_SHORT EXERCISE 1_
In the excerpt on night vision and Tacker's book, which light colors are seen most easily at night?

_SELECTED EXCERPT_
=-=-=

Judgment of distance is done subconsciously in a combination of ways: Close up, we depend on binocular vision, each eye seeing an object from a different angle. At distance beyond binocular range, which is usually the case in flight, we judge it on a one-eye basis.
The eyes change focus to see objects within about 20 feet, but the change in focus for distant objects is negligible.
It is easy for your eyes to play tricks on you at night when you stare for some time at a light -- say, the tail-light of an automobile or a lead airplane. What happens is technically known as autokinetic movement, or more commonly as stare vision. If the light is stationary, it may seem to move and swing in wide arcs. If the light is moving, it may seem to move to the side when it is actually going straight ahead. The cure for stare vision is don't stare -- keep shifting your gaze from point to point.
Another common illusion at night is to see a light expanding or contracting at a fixed distance from you when actually the light is approaching or going away. Again, shift your gaze.
Dust, grease, water droplets, scratches, on the windshield all obstruct vision, night or day. A speck on the windshield could, after a few hours, take on the silhouette of "an unidentified fiying [sic] object."
With regard to color perception at night, blue and green lights are seen most easily; red and orange are seen least easily.
There is much room for an error in judgment in seeing unidentified flying objects. This is normal and can happen to anyone.
The chapter itself makes it obvious that Tacker's book was not the work of a single author but instead a group effort (and in the book Tacker in fact thanks "the personnel of the Aerospace Technical Intelligence Center for their help"). At 24 pages, the chapter represented more than a quarter of the book's text -- and is the book's most valuable contribution as a detailed examination of the science behind the various Blue Book "evaluations" of the time.
But that was where all substance ended. As noted before, the second-longest chapter, encompassing 21 pages, had been crackpot letters sent to the Air Force (the two chapters making up more than half of the text). A further nine pages were devoted to a chapter entitled "Listen to the Experts", consisting of quotes from sceptical astronomers and Air Force personnel.
Soon after -- apparently as part of the Air Force anti-saucer campaign -- Lt. Col. Tacker began making public appearances. The most notable -- and revealing -- of these would be a December 5, 1960, appearance on the NBC network's "Today" show with host Dave Garroway. Also on the program was Major Donald Keyhoe of NICAP. A complete transcript is not available, but in its newsletter, The UFO Investigator, a partial transcript (albeit with editorial insertions) provides a sense of the encounter as found in the following excerpts from the NICAP article...

=-=-=

_SHORT EXERCISE 2_
In the records below, switch every "road" to "street" and keep everything else the same.

=-=-=

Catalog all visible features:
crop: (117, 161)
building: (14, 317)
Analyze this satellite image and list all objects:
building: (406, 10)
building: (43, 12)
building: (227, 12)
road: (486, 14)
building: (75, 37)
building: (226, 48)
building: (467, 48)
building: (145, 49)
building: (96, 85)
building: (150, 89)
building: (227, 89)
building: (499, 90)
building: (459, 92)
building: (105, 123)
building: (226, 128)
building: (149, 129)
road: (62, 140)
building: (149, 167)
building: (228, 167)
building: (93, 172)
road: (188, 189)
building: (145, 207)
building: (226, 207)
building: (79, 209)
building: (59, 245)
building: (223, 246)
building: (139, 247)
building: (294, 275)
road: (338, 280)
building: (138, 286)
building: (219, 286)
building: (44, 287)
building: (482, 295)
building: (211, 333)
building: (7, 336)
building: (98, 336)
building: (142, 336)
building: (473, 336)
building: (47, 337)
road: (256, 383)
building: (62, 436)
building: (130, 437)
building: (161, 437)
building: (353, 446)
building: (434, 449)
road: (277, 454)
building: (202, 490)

=-=-=

_RESULT 1_
Blue and green lights.

_RESULT 2_
Catalog all visible features:
crop: (117, 161)
building: (14, 317)
Analyze this satellite image and list all objects:
building: (406, 10)
building: (43, 12)
building: (227, 12)
street: (486, 14)
building: (75, 37)
building: (226, 48)
building: (467, 48)
building: (145, 49)
building: (96, 85)
building: (150, 89)
building: (227, 89)
building: (499, 90)
building: (459, 92)
building: (105, 123)
building: (226, 128)
building: (149, 129)
street: (62, 140)
building: (149, 167)
building: (228, 167)
building: (93, 172)
street: (188, 189)
building: (145, 207)
building: (226, 207)
building: (79, 209)
building: (59, 245)
building: (223, 246)
building: (139, 247)
building: (294, 275)
street: (338, 280)
building: (138, 286)
building: (219, 286)
building: (44, 287)
building: (482, 295)
building: (211, 333)
building: (7, 336)
building: (98, 336)
building: (142, 336)
building: (473, 336)
building: (47, 337)
street: (256, 383)
building: (62, 436)
building: (130, 437)
building: (161, 437)
building: (353, 446)
building: (434, 449)
street: (277, 454)
building: (202, 490)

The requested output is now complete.